DATA FOR THIS EXERCISE:
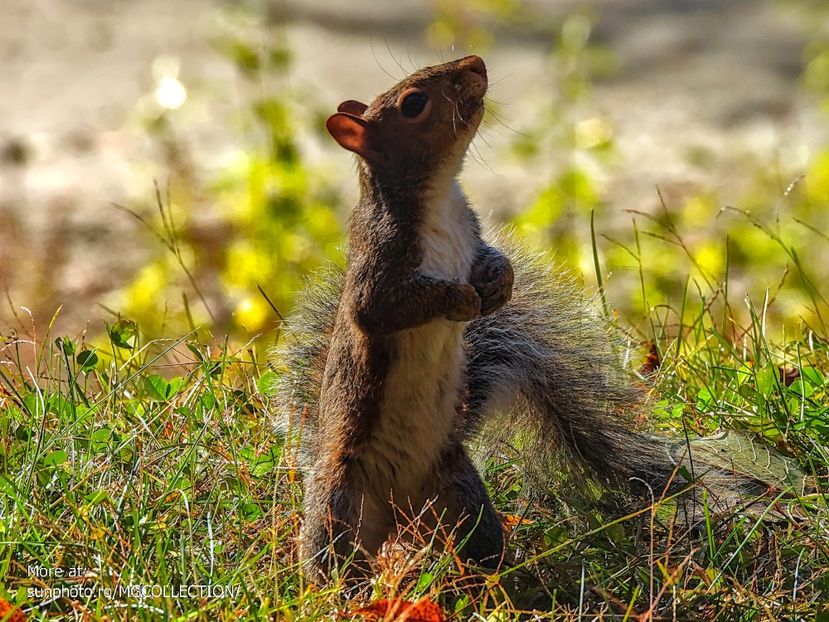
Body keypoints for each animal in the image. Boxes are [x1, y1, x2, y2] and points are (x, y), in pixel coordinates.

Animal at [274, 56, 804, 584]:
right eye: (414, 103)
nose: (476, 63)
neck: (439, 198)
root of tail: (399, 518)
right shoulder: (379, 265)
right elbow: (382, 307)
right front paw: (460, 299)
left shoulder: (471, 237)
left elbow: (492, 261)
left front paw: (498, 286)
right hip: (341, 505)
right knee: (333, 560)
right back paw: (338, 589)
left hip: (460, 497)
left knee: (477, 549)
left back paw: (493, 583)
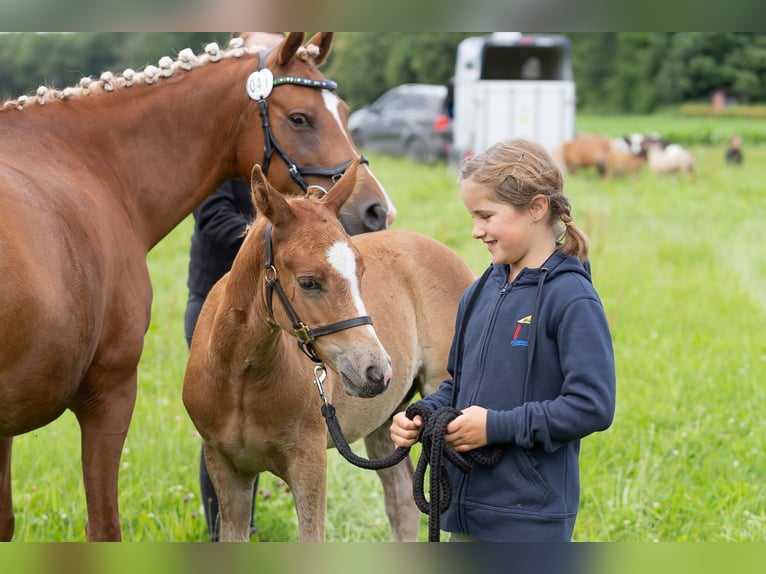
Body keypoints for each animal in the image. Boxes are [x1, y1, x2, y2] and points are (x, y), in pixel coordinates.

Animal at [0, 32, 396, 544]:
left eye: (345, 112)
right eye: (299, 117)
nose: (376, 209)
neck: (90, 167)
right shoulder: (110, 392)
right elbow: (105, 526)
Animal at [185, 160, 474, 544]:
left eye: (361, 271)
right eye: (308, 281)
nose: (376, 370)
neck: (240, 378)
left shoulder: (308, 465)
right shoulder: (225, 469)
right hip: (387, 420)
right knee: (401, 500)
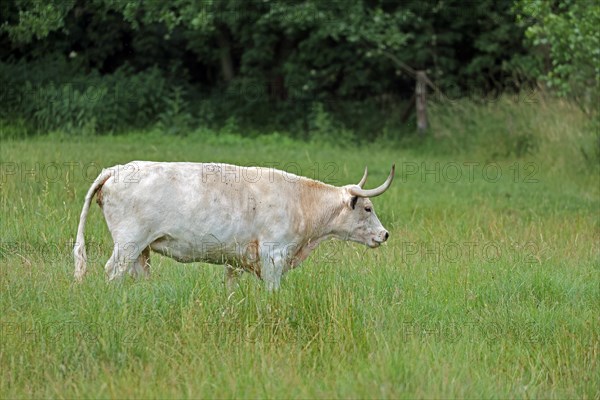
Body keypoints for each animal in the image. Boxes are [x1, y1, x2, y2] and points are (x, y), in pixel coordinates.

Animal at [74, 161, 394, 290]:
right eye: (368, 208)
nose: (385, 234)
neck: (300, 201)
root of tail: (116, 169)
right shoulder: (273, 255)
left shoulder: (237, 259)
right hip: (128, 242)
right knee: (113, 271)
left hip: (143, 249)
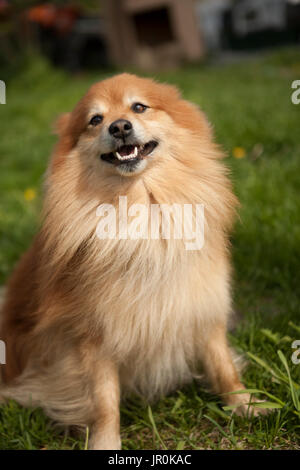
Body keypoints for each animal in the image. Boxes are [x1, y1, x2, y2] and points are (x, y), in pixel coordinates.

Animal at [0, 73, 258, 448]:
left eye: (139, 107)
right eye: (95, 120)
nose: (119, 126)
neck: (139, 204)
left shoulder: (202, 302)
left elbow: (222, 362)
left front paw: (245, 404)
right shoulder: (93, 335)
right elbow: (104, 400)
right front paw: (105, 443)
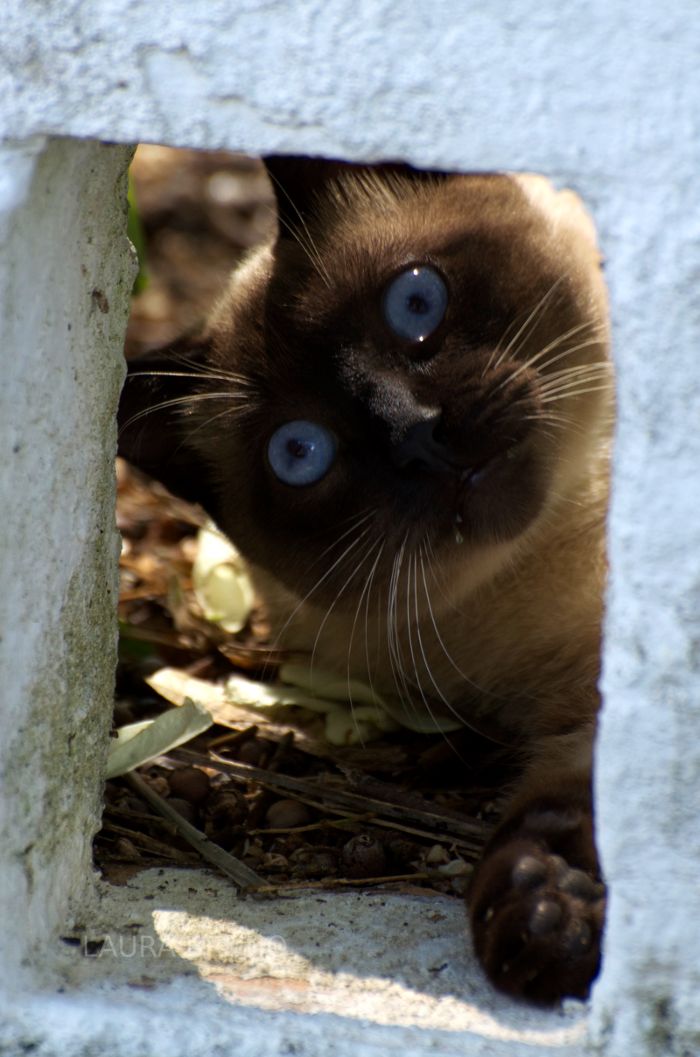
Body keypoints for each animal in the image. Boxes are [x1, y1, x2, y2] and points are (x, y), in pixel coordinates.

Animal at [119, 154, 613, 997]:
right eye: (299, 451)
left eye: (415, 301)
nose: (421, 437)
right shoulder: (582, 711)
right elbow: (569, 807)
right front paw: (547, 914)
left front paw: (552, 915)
---
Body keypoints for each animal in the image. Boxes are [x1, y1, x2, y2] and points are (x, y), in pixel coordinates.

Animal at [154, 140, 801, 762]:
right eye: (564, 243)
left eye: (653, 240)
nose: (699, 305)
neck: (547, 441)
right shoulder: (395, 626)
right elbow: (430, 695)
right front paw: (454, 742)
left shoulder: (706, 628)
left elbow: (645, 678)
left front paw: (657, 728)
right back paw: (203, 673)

WHAT IS BEING ASKED: Starting at the line with "neck: (139, 204)" in the entries above, write out every line exactly until the line with "left front paw: (552, 915)" has been written. Include no pictures and nothing more.

ANSWER AREA:
neck: (139, 204)
left shoulder: (202, 302)
left elbow: (222, 362)
left front paw: (245, 404)
right shoulder: (93, 335)
right elbow: (104, 400)
right front paw: (105, 443)
Body keypoints for each animal in the image. Boxes are [x1, y1, x2, y2] and points are (x, y), in pixel coordinates.

Animal at [119, 154, 613, 997]:
right eye: (299, 451)
left eye: (415, 301)
nose: (421, 437)
right shoulder: (582, 711)
right elbow: (569, 807)
right front paw: (547, 914)
left front paw: (552, 915)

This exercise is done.